INSTRUCTION
Reproduce the material below with every occurrence of "contacts" replaced by "entries", leaving everything else unchanged. Omit the pictures from your answer.

* * * *

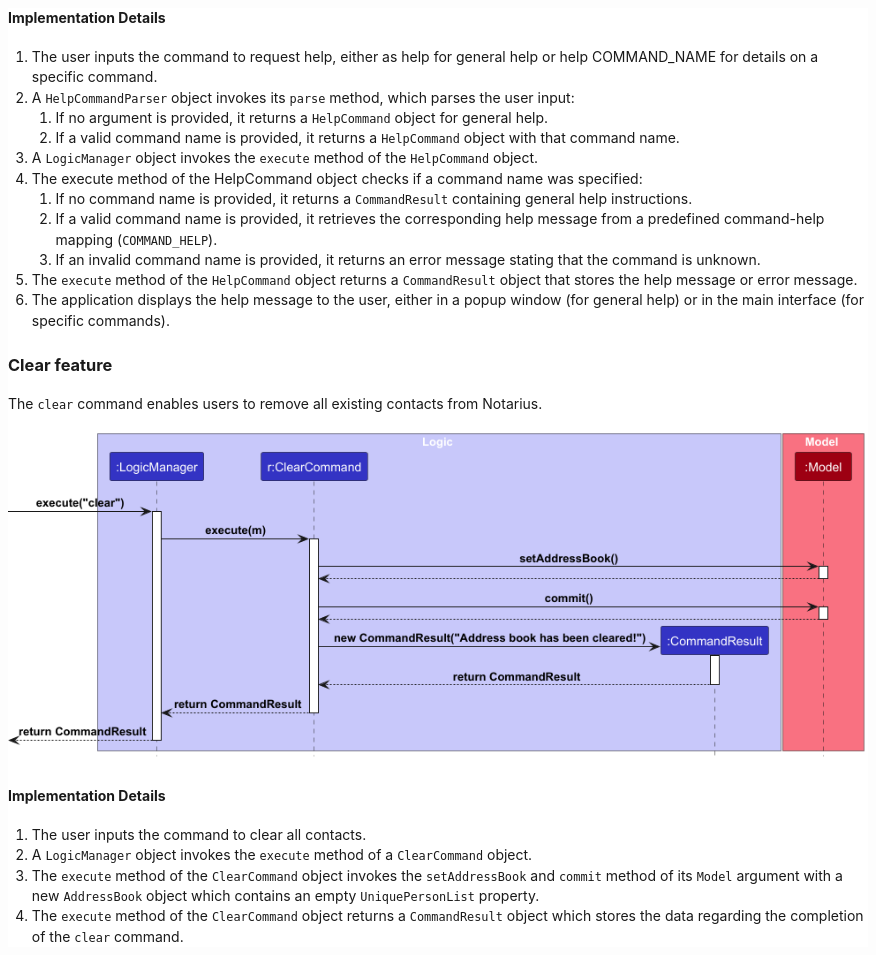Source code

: </div>

#### Implementation Details

1. The user inputs the command to request help, either as help for general help or help COMMAND_NAME for details on a specific command. 
2. A `HelpCommandParser` object invokes its `parse` method, which parses the user input:
   1. If no argument is provided, it returns a `HelpCommand` object for general help. 
   2. If a valid command name is provided, it returns a `HelpCommand` object with that command name. 
3. A `LogicManager` object invokes the `execute` method of the `HelpCommand` object. 
4. The execute method of the HelpCommand object checks if a command name was specified:
   1. If no command name is provided, it returns a `CommandResult` containing general help instructions. 
   2. If a valid command name is provided, it retrieves the corresponding help message from a predefined command-help mapping (`COMMAND_HELP`). 
   3. If an invalid command name is provided, it returns an error message stating that the command is unknown. 
5. The `execute` method of the `HelpCommand` object returns a `CommandResult` object that stores the help message or error message. 
6. The application displays the help message to the user, either in a popup window (for general help) or in the main interface (for specific commands).

### Clear feature

The `clear` command enables users to remove all existing contacts from Notarius.

<p align="center">
  <img src="images/ClearCommandSequenceDiagram.png" alt="Ui" />
</p>

#### Implementation Details

1. The user inputs the command to clear all contacts.
2. A `LogicManager` object invokes the `execute` method of a `ClearCommand` object.
3. The `execute` method of the `ClearCommand` object invokes the `setAddressBook` and `commit` method 
of its `Model` argument with a new `AddressBook` object which contains an empty `UniquePersonList` property.
4. The `execute` method of the `ClearCommand` object returns a `CommandResult` object which stores the data regarding 
the completion of the `clear` command.
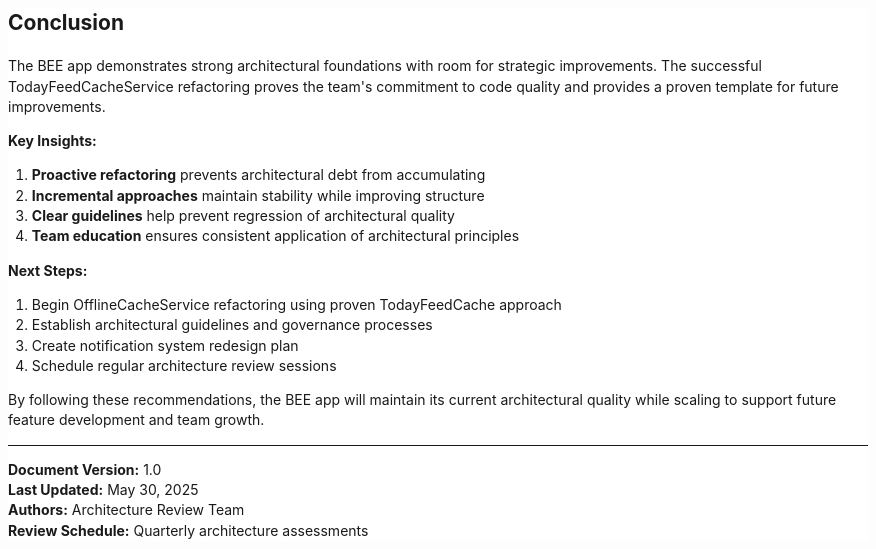 
## Conclusion

The BEE app demonstrates strong architectural foundations with room for strategic improvements. The successful TodayFeedCacheService refactoring proves the team's commitment to code quality and provides a proven template for future improvements.

**Key Insights:**
1. **Proactive refactoring** prevents architectural debt from accumulating
2. **Incremental approaches** maintain stability while improving structure
3. **Clear guidelines** help prevent regression of architectural quality
4. **Team education** ensures consistent application of architectural principles

**Next Steps:**
1. Begin OfflineCacheService refactoring using proven TodayFeedCache approach
2. Establish architectural guidelines and governance processes
3. Create notification system redesign plan
4. Schedule regular architecture review sessions

By following these recommendations, the BEE app will maintain its current architectural quality while scaling to support future feature development and team growth.

---

**Document Version:** 1.0  
**Last Updated:** May 30, 2025  
**Authors:** Architecture Review Team  
**Review Schedule:** Quarterly architecture assessments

* * * *

OUTPUT FOR THIS TASK
Source code

: </div>

#### Implementation Details

1. The user inputs the command to request help, either as help for general help or help COMMAND_NAME for details on a specific command. 
2. A `HelpCommandParser` object invokes its `parse` method, which parses the user input:
   1. If no argument is provided, it returns a `HelpCommand` object for general help. 
   2. If a valid command name is provided, it returns a `HelpCommand` object with that command name. 
3. A `LogicManager` object invokes the `execute` method of the `HelpCommand` object. 
4. The execute method of the HelpCommand object checks if a command name was specified:
   1. If no command name is provided, it returns a `CommandResult` containing general help instructions. 
   2. If a valid command name is provided, it retrieves the corresponding help message from a predefined command-help mapping (`COMMAND_HELP`). 
   3. If an invalid command name is provided, it returns an error message stating that the command is unknown. 
5. The `execute` method of the `HelpCommand` object returns a `CommandResult` object that stores the help message or error message. 
6. The application displays the help message to the user, either in a popup window (for general help) or in the main interface (for specific commands).

### Clear feature

The `clear` command enables users to remove all existing entries from Notarius.

<p align="center">
  <img src="images/ClearCommandSequenceDiagram.png" alt="Ui" />
</p>

#### Implementation Details

1. The user inputs the command to clear all entries.
2. A `LogicManager` object invokes the `execute` method of a `ClearCommand` object.
3. The `execute` method of the `ClearCommand` object invokes the `setAddressBook` and `commit` method 
of its `Model` argument with a new `AddressBook` object which contains an empty `UniquePersonList` property.
4. The `execute` method of the `ClearCommand` object returns a `CommandResult` object which stores the data regarding 
the completion of the `clear` command.
## Conclusion

The BEE app demonstrates strong architectural foundations with room for strategic improvements. The successful TodayFeedCacheService refactoring proves the team's commitment to code quality and provides a proven template for future improvements.

**Key Insights:**
1. **Proactive refactoring** prevents architectural debt from accumulating
2. **Incremental approaches** maintain stability while improving structure
3. **Clear guidelines** help prevent regression of architectural quality
4. **Team education** ensures consistent application of architectural principles

**Next Steps:**
1. Begin OfflineCacheService refactoring using proven TodayFeedCache approach
2. Establish architectural guidelines and governance processes
3. Create notification system redesign plan
4. Schedule regular architecture review sessions

By following these recommendations, the BEE app will maintain its current architectural quality while scaling to support future feature development and team growth.

---

**Document Version:** 1.0  
**Last Updated:** May 30, 2025  
**Authors:** Architecture Review Team  
**Review Schedule:** Quarterly architecture assessments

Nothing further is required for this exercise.